- [TASK TO CARRY OUT]: What you return must be every line below that includes the word "wird".

- [Dataset entries]:
▶
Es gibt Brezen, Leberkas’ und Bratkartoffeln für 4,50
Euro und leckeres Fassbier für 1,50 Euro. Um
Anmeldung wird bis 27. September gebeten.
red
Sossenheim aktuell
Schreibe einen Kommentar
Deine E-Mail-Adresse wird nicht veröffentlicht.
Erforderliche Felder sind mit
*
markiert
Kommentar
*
◀
▶
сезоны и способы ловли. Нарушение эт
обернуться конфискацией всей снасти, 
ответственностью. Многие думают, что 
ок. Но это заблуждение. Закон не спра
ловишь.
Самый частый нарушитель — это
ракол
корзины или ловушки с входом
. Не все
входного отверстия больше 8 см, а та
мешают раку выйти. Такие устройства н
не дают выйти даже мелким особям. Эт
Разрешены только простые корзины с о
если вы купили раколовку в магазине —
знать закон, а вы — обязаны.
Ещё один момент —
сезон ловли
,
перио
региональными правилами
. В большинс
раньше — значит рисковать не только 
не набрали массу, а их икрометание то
◀
▶
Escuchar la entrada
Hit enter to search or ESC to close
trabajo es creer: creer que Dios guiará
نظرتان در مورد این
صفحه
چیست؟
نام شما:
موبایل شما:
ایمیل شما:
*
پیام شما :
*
◀
- [RESULT OF THIS TASK]:
Anmeldung wird bis 27. September gebeten.
Deine E-Mail-Adresse wird nicht veröffentlicht.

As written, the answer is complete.